Laila Al-Marayati of the Muslim Women’s League urged the committee not to get bogged down on issues like proselytism, but rather to concentrate on issues everyone agrees on such as the murder, torture and imprisonment of religious believers, while addressing the more controversial issues separately.


Several committee members spoke ardently about the importance of moving from talk to specific policy recommendations.

“Ultimately, this committee will be defined by the fruits of its labors,” said Nina Shea, director of Freedom House’s Puebla Program on Religious Freedom.

In an interview after the meeting, Rabbi Greenberg agreed. “The real test will be to follow through (on) our words, but the words have been encouraging,” he said.

Other committee members are Baha’i leader Wilma M. Ellis; Bishop Frederick Calhoun James of the African Methodist Episcopal Church; the Rev.
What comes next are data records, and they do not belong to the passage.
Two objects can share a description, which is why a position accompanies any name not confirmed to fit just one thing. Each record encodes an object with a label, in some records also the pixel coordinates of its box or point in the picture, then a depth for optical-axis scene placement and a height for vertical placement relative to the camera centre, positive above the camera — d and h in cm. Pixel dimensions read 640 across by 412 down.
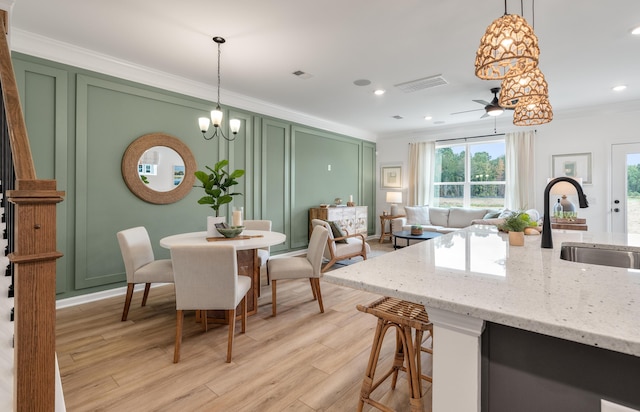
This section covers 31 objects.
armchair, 440 -58
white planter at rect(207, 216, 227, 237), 314 -20
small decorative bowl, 299 -23
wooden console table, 606 -16
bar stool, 140 -61
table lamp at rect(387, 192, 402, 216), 741 +23
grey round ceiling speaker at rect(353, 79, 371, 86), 428 +177
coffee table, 551 -50
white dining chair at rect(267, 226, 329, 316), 311 -60
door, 522 +37
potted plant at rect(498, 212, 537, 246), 175 -11
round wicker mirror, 374 +52
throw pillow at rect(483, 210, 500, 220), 609 -12
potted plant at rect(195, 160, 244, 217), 293 +22
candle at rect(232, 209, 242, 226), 324 -11
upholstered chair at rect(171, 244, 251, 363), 221 -53
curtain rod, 658 +160
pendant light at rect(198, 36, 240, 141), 317 +98
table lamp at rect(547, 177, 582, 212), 431 +27
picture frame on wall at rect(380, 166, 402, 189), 793 +81
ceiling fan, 422 +138
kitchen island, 71 -25
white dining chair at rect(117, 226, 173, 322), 292 -59
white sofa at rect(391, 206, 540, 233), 654 -19
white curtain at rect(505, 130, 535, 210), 618 +80
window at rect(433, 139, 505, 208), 676 +78
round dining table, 282 -32
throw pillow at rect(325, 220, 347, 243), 465 -33
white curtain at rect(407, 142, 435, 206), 746 +89
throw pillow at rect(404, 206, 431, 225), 711 -15
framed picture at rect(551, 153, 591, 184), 564 +82
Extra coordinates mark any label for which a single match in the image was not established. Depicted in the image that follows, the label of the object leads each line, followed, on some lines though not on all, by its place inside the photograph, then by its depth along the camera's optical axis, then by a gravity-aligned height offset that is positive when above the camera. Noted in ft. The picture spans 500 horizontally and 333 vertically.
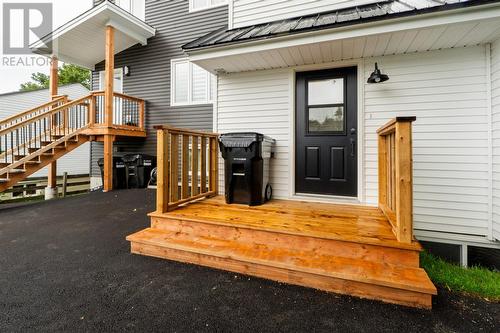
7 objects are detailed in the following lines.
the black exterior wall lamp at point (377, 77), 10.39 +3.92
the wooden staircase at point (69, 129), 16.12 +3.10
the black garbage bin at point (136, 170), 21.63 -0.48
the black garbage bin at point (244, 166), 10.71 -0.05
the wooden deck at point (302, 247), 6.09 -2.69
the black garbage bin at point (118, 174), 21.50 -0.84
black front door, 11.60 +1.67
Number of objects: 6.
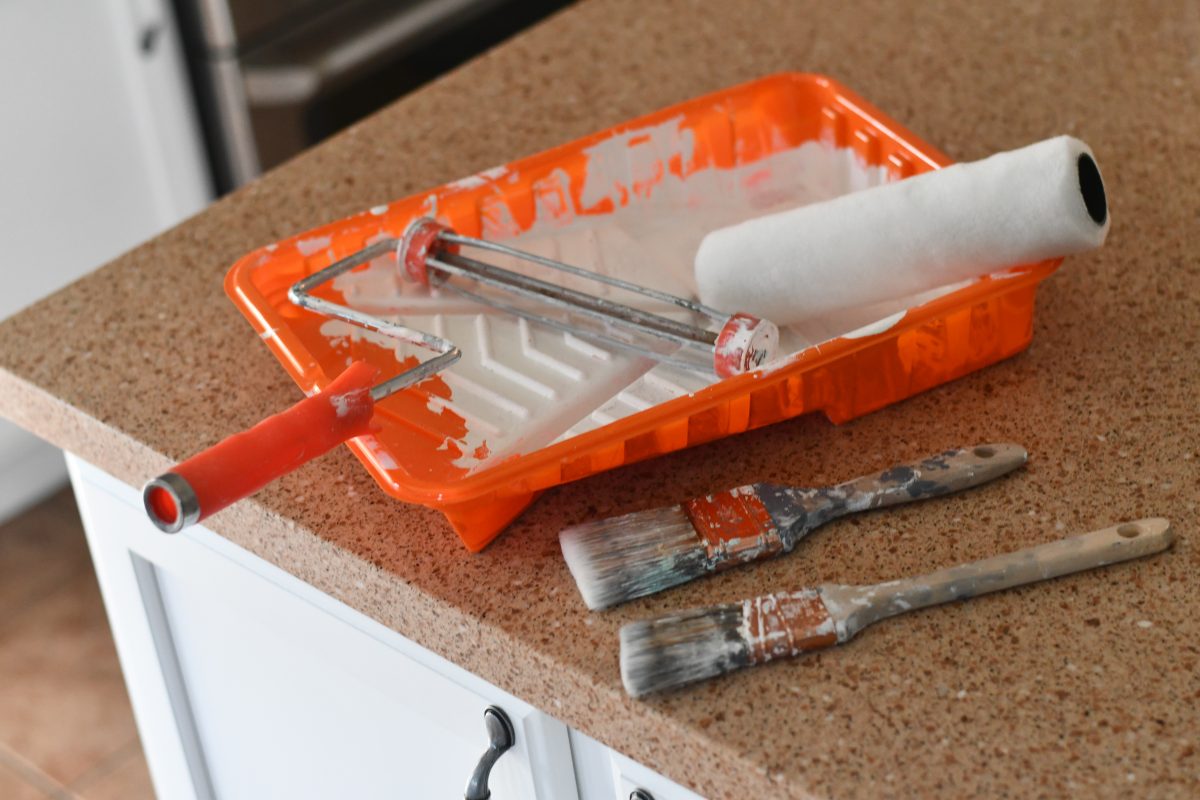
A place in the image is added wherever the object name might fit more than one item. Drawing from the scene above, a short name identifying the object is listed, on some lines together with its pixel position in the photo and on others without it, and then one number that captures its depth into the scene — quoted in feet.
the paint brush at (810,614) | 4.22
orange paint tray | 4.47
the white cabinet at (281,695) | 4.58
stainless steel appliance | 9.07
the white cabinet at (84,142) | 8.56
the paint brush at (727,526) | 4.38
Leonid Kishkovsky of the Orthodox Church of America; the Rev. Samuel Billy Kyles of the Memorial Baptist Church of Memphis, Tenn.; Jewish scholar Deborah Lipstadt of Emory University; David Little of the U.S. Institute of Peace; Roman Catholic Archbishop Theodore E. McCarrick of Newark, N.J.; Roman Catholic Bishop Ricardo Ramirez of Las Cruces, N.M.; and Barnett Richard Rubin of the Council on Foreign Relations.